To combat the threats of underdevelopment to premature newborns, researchers have been attempting to invent a medical device imitating the conditions of a human womb in which severely premature babies can be accommodated for. This ambition has been around since the early 20th century, first using the term 'ectogenesis.'
The idea was first discussed in a 1923 lecture called 'Daedalus, or Science and the Future' by English biologist Richard Haldane. It was understandably very controversial at the time given its progressive feminist reasoning. Many works of science fiction have since drawn on this concept of artificial or manipulated natural gestation, such as the 1997 movie Gattaca, the futuristic dystopian novel Brave New World by Aldous Huxley, the 2010 movie Splice, the 2022 pseudo-documentary EctoLife: The World's First Artificial Womb Facility and others. However, all the works listed – excluding EctoLife – share in varying degrees a cynical and twisted view of the dark potential humans possess when given the opportunity to interfere with the creation of other living beings. Is it a matter of blasphemy, fear of social and political power imbalances, or incorrigible failure that casts such a dim light on exciting advances in reproductive technology? It may be all of those in combination.
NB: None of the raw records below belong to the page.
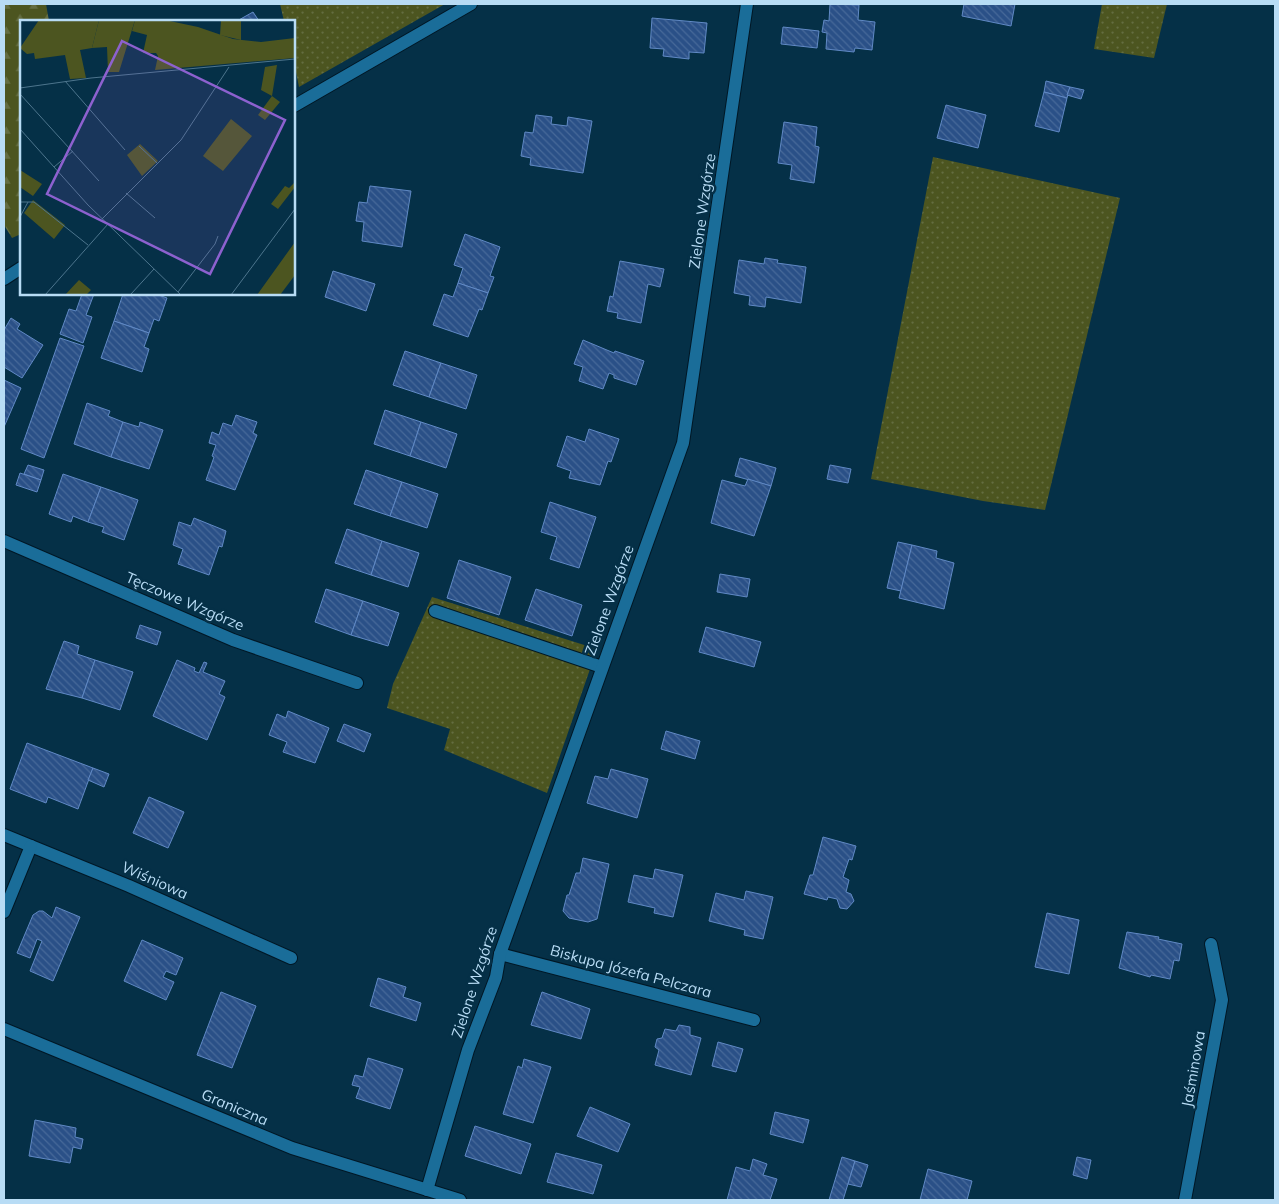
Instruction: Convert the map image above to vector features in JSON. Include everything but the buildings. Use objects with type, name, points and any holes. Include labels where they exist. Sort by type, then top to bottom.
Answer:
[{"type":"street","points":[[295,105],[471,4]]},
{"type":"street","name":"Zielone Wzgórze","points":[[427,1190],[468,1050],[496,977],[500,954],[684,443],[748,4]]},
{"type":"street","points":[[4,279],[20,269]]},
{"type":"street","name":"Tęczowe Wzgórze","points":[[4,541],[233,640],[357,683]]},
{"type":"street","points":[[435,611],[602,667]]},
{"type":"street","name":"Wiśniowa","points":[[4,835],[129,886],[292,958]]},
{"type":"street","points":[[4,912],[32,846]]},
{"type":"street","name":"Jaśminowa","points":[[1185,1200],[1222,1000],[1211,944]]},
{"type":"street","name":"Biskupa Józefa Pelczara","points":[[500,954],[754,1020]]},
{"type":"street","name":"Graniczna","points":[[4,1028],[292,1148],[460,1200]]},
{"type":"green space","points":[[4,4],[46,4],[49,20],[20,20],[20,234],[12,238],[4,225]]},
{"type":"green space","points":[[280,4],[445,4],[299,87],[295,67],[295,20],[284,20]]},
{"type":"green space","points":[[1102,4],[1167,4],[1154,58],[1094,49]]},
{"type":"green space","points":[[933,157],[1120,198],[1045,510],[983,501],[871,479]]},
{"type":"green space","points":[[432,597],[597,649],[547,793],[444,750],[450,729],[387,708],[393,684]]}]
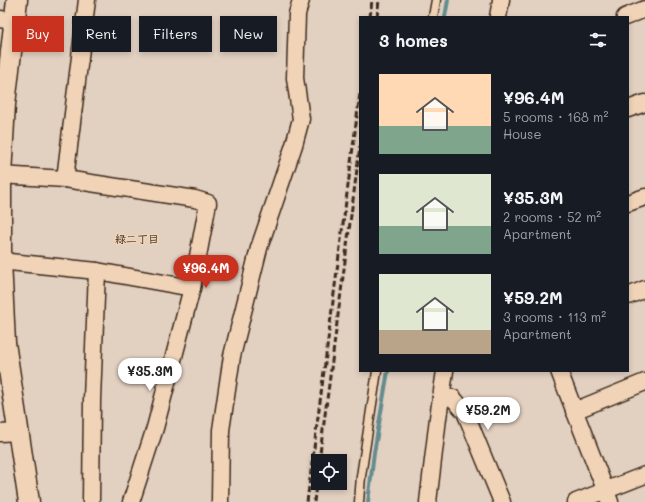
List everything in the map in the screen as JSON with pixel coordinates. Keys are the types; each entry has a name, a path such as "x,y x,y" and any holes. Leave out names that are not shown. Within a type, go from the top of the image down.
{"street":[{"path":"17,0 7,20 0,175 0,261 3,344 9,433 29,502"},
{"path":"65,179 87,0"},
{"path":"220,502 220,430 232,356 259,248 294,145 301,119 295,78 297,14 301,0"},
{"path":"498,16 501,0"},
{"path":"628,16 645,9"},
{"path":"629,109 645,103"},
{"path":"0,175 65,179 195,199 208,203 192,288 155,428 131,502"},
{"path":"629,203 645,197"},
{"path":"0,261 97,271 192,288"},
{"path":"91,502 92,399 97,271"},
{"path":"629,296 645,289"},
{"path":"428,502 445,372"},
{"path":"559,372 607,496"},
{"path":"574,411 645,382"},
{"path":"441,397 453,398 465,412 502,502"},
{"path":"576,502 607,496 645,475"}],"lane":[{"path":"434,16 436,0"},
{"path":"359,502 361,476 377,372"}],"waterway":[{"path":"445,16 448,0"},
{"path":"368,502 374,453 388,372"}],"railway":[{"path":"370,16 372,0"},
{"path":"377,16 379,0"},
{"path":"307,502 359,101"},
{"path":"320,454 359,154"},
{"path":"314,502 315,490"}],"district":[{"name":"緑二丁目","path":"137,238"}]}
In 2017, researchers at the Children's Hospital of Philadelphia produced a 'biobag' in which a live lamb could be developed until it had grown all its wool, and could then mature normally when removed.
In 2019, BBC News published a video in which a prototype for an artificial womb, designed by Lisa Mandemaker, was being assembled in the Maxima Medical Centre, Netherlands. This was a €2.9 million project, funded by the Horizon 2020 EU programme. The design consisted of 'five big balloons,' as worded by Mandemaker, where transferred babies will be supported in amniotic fluid. Each holding space was connected to various tubes circulating vital substances such as blood that they would receive from their mother. In addition to this, the researchers aimed to mimic the sounds, smell, sight and sensations a baby would experience were it in its mother's natural womb.
Within a very short time frame, doctors must transfer the newborn from the mother to the artificial womb where it is connected to an artificial placenta by an umbilical cord. After around 4 weeks, the baby is 'birthed' once more, this time from the artificial womb. Later in the video, gynaecologist Dr. Guid Oei explains the detriment faced by pre-term babies when kept in an incubator filled with air rather than liquid like in the womb: half of babies in incubators born at 24 weeks do not survive due to air damaging their underdeveloped lungs.
A video published by the Economist in 2023 shows further progress in the project by the team led by Professor Frans van de Vosse at Eindhoven University of Technology in the Netherlands. A demonstration is made using silicon-rubber baby mannequins embedded with flexors and motors. Designed by Juliette van Haren, these models help to visualise what is happening in the system during trials so as to avoid animal experimentation.
To tackle the challenge of a safe, smooth transferal of the baby from its mother's womb to the artificial womb, the team developed a 'liquid tunnel' mechanism. This reduces the risk of infection and overexposure to the air. After this stage, the umbilical cord must be severed and quickly reattached in less than 6 minutes – or else the baby will die from lack of oxygen to the brain. Blood clotting is another challenge throughout this process.
All this said, there has been news that the US FDA is expected to approve the first human trials with the artificial wombs this year. However, there remains much apprehension and stigma regarding the bioethics and success rate of these trials, which cannot be ignored before the devised procedures are tested on humans. If the first human trials were to be approved within this decade, and if they were to be highly successful, could we be prepared for such ramifications? There is no doubt that the success of this reproductive technology would be life-altering, but to what extent could it alter lives outside of pre-term births? Perhaps we should prolong the project development stage. Perhaps this is our one chance at improving millions of lives globally.